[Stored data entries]
=== Section Start ===
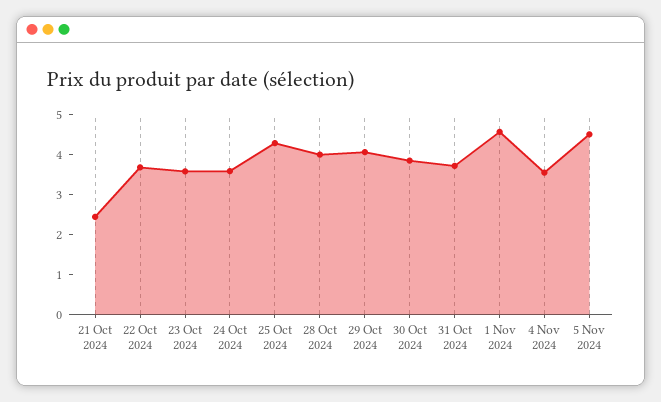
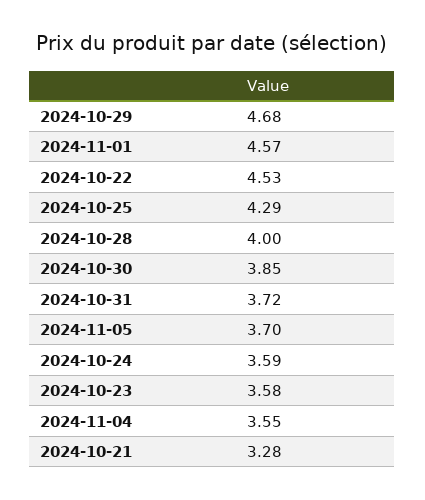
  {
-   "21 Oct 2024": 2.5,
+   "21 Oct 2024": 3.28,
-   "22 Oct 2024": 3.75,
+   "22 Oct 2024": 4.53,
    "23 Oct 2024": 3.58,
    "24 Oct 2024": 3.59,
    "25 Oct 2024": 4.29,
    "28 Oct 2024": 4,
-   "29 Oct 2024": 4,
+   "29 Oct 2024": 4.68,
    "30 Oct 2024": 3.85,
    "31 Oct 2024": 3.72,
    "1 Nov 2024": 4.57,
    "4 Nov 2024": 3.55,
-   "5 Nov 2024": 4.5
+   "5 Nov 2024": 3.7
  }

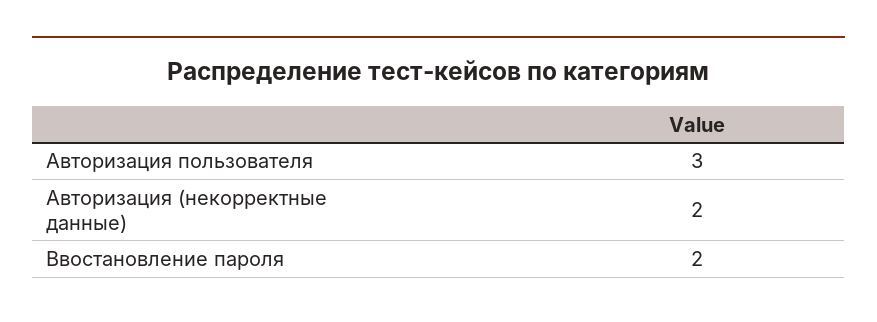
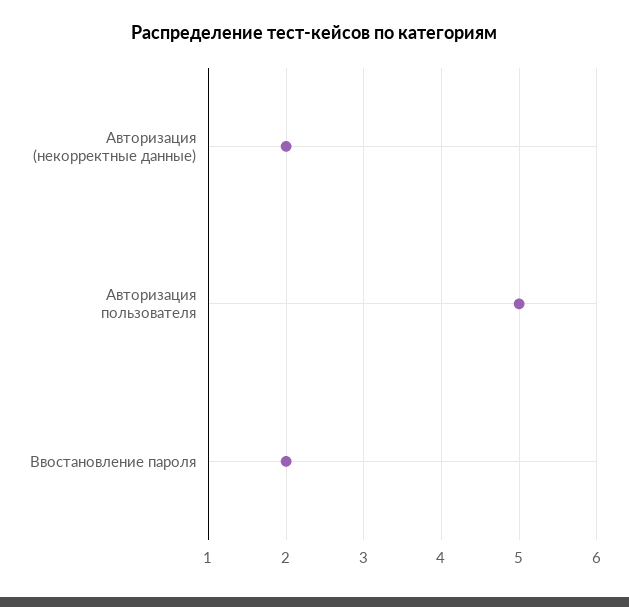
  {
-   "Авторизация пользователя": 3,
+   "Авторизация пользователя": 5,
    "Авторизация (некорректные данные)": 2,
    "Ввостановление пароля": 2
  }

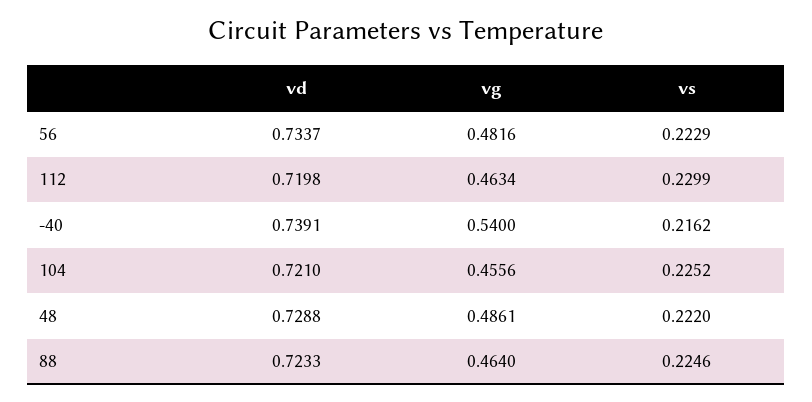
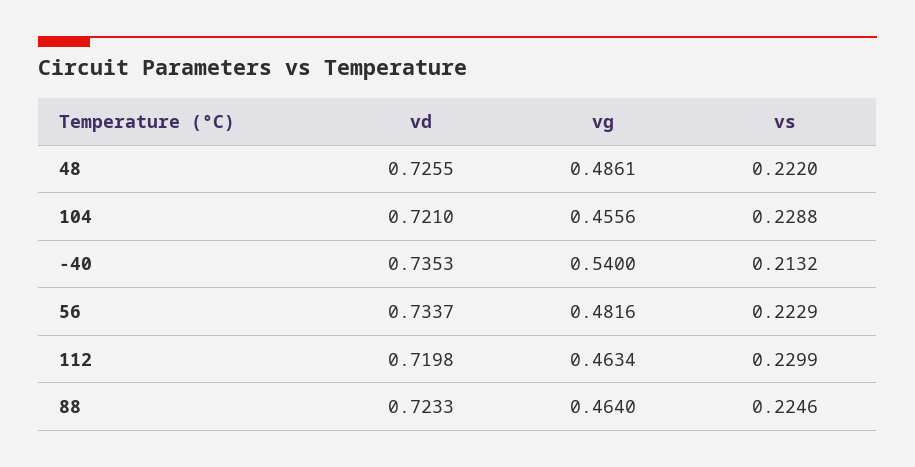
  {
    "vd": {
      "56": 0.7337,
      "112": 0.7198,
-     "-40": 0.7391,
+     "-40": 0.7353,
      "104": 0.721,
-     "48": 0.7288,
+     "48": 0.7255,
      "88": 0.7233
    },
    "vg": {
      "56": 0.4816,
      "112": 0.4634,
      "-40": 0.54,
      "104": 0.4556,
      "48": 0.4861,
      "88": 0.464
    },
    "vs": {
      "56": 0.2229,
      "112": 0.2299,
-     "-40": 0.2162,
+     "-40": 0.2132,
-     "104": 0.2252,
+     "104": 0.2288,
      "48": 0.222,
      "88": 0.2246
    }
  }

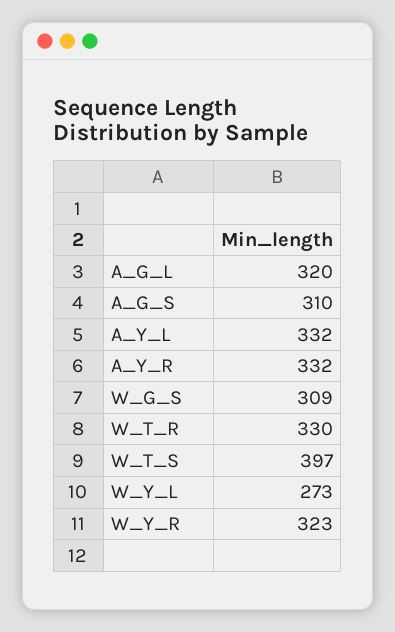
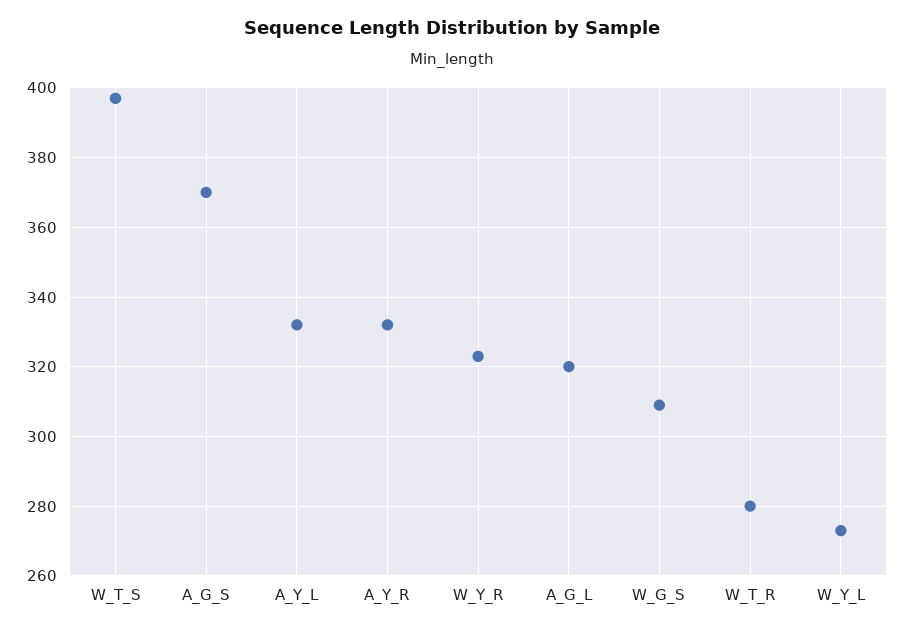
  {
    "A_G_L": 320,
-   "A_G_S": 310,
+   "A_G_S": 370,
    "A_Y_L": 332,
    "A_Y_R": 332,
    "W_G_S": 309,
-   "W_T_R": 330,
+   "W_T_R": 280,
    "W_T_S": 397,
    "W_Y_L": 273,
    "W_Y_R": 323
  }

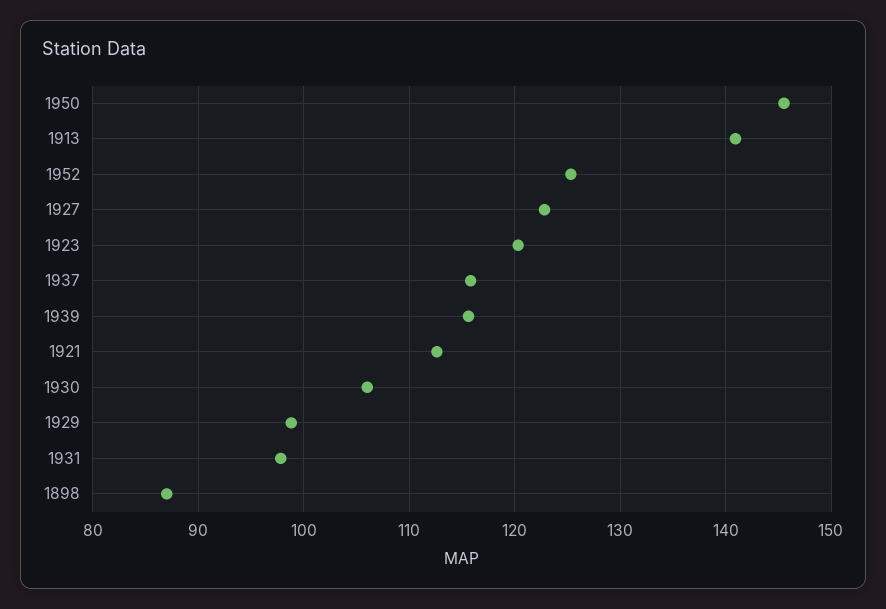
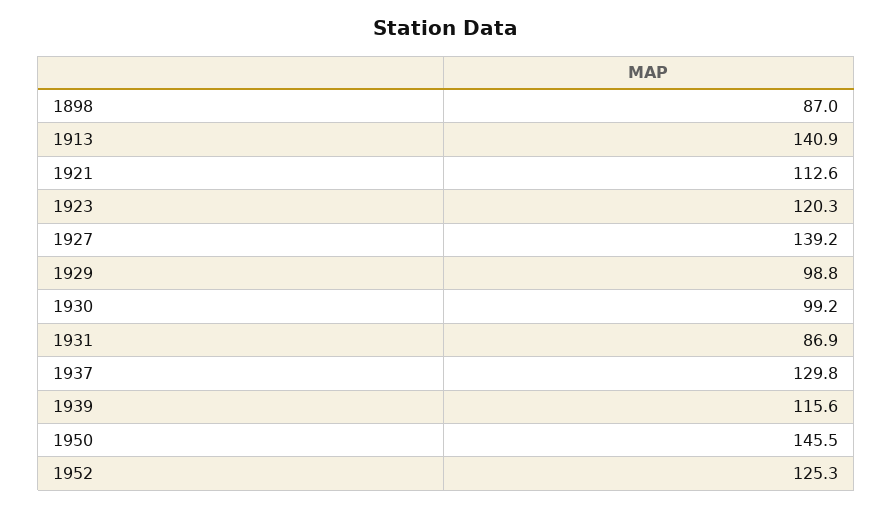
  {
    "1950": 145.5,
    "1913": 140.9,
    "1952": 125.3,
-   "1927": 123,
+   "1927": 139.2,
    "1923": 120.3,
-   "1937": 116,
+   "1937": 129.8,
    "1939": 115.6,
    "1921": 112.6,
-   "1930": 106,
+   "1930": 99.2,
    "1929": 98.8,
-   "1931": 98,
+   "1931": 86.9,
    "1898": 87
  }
=== Section End ===
**PROMPT:** Once you have counted the lines above containing the word "пользователя", state that number and nothing more.

**YOUR SOLUTION:** 2